● Assignment:
After locating the line with "Cloud Security" in the records below, print it and every line after it exactly.

** Provided records follows **

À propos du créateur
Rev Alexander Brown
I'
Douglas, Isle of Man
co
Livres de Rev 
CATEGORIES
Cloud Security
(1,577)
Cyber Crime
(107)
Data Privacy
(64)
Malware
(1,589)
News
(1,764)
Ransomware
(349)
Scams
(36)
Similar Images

** End of Provided records **

● Result for this exercise:
Cloud Security
(1,577)
Cyber Crime
(107)
Data Privacy
(64)
Malware
(1,589)
News
(1,764)
Ransomware
(349)
Scams
(36)
Similar Images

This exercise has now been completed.